When GPDB crashed and start GDPB again, some cluster will hang at below stage and later error out:
[gpadmin@ ~]$ gpstart -a gpstart::gpadmin-[INFO]:-Starting gpstart with args: -a gpstart::gpadmin-[INFO]:-Gathering information and validating the environment... gpstart::gpadmin-[INFO]:-Greenplum Binary Version: 'postgres (Greenplum Database) 6.11.2' gpstart::gpadmin-[INFO]:-Greenplum Catalog Version: 'xxxxx' gpstart::gpadmin-[INFO]:-Starting Master instance in admin mode gpstart::gpadmin-[INFO]:-Obtaining Greenplum Master catalog information gpstart::gpadmin-[INFO]:-Obtaining Segment details from master... gpstart::gpadmin-[CRITICAL]:-gpstart failed. (Reason='FATAL: the database system is starting up DETAIL: last replayed record at 0/0 ') exiting...
After gpstart failed, we can see from the master, there is only logger process and startup process. There is no postgres process at any segment host.
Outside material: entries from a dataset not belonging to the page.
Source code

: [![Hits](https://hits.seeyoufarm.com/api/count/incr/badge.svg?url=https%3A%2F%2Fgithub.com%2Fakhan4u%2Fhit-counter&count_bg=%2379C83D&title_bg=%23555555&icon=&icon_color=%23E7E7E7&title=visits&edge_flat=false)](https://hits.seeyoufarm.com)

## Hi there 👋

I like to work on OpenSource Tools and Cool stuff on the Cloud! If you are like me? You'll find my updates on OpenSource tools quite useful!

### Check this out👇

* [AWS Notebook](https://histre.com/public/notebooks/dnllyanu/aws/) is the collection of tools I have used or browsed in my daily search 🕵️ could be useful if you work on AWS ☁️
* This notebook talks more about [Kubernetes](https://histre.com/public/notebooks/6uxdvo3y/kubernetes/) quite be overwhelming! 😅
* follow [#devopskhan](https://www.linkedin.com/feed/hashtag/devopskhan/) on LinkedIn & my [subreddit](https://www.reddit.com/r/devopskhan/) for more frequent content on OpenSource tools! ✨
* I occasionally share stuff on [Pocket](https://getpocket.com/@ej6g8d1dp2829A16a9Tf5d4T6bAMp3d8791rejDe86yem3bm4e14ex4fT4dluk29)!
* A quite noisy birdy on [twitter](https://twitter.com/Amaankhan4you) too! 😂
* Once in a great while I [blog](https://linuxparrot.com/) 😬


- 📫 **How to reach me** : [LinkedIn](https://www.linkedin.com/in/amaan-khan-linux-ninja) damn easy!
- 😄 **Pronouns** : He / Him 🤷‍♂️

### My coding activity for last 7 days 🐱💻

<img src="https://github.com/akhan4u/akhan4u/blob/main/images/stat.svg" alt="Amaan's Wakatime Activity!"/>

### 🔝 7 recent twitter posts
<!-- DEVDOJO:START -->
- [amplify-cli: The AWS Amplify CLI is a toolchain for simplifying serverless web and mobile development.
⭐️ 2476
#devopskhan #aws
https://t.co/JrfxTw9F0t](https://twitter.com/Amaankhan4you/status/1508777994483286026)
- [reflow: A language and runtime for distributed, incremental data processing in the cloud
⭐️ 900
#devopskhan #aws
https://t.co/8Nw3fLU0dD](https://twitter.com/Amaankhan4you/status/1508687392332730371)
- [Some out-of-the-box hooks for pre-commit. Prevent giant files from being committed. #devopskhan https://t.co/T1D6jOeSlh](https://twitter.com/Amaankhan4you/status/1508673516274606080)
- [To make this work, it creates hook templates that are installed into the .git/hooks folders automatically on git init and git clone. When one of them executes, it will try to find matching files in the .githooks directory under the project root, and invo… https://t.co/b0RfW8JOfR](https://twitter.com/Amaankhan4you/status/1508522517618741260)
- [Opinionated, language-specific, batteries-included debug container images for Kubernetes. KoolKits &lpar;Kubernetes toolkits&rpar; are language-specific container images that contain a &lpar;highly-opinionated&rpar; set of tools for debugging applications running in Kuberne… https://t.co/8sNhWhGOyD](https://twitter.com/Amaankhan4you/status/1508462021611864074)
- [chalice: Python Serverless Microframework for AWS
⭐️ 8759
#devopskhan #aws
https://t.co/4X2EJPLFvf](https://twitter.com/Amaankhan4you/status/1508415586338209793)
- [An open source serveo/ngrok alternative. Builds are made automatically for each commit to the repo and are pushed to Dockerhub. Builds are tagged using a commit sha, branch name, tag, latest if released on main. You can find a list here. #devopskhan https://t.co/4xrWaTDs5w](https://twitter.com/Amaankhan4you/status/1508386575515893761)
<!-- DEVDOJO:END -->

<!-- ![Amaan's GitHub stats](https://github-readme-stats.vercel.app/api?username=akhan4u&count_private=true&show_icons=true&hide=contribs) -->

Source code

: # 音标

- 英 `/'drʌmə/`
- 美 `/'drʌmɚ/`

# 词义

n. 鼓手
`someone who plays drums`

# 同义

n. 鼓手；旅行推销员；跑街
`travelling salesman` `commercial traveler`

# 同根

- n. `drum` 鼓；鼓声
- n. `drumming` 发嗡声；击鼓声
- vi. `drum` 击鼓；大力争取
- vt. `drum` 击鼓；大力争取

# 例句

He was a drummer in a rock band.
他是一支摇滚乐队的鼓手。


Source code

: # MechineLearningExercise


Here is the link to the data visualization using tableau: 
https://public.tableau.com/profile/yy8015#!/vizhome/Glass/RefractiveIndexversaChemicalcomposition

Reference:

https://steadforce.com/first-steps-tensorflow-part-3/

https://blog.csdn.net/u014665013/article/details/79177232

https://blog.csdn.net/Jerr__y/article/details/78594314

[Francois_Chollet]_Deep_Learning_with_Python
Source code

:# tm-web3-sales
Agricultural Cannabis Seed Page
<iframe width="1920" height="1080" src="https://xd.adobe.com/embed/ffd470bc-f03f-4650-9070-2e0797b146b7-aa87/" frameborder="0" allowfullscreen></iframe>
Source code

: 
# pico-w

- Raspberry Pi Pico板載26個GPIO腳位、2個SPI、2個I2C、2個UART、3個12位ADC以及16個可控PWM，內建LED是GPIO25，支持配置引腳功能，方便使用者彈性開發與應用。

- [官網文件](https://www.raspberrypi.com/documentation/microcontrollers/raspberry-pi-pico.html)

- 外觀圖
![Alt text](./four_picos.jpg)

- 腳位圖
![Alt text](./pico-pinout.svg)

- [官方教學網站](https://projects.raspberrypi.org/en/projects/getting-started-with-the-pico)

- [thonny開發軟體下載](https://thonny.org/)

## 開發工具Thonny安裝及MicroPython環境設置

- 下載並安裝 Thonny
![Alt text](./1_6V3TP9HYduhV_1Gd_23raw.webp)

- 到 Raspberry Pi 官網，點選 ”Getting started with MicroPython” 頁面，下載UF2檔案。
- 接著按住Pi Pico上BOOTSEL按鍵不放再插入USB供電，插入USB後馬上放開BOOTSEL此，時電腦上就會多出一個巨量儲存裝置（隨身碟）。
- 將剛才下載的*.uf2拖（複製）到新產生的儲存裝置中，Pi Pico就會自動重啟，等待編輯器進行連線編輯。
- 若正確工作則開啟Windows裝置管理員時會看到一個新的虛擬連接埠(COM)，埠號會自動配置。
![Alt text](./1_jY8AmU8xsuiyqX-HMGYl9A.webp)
When checking the startup process at the master, we can see it's scaning files from the master data directory. (can be checked via Linux command like # lsof).
Product Version: 6.0
This is due to in GPDB v6, when running crash recovery, the postgres process will scan all files under the related data directory, for the master instance, it will scan all files under $MASTER_DATA_DIRECTORY/.
Please wait for the scaning finish, or contact the Greenplum support team to check further if needed.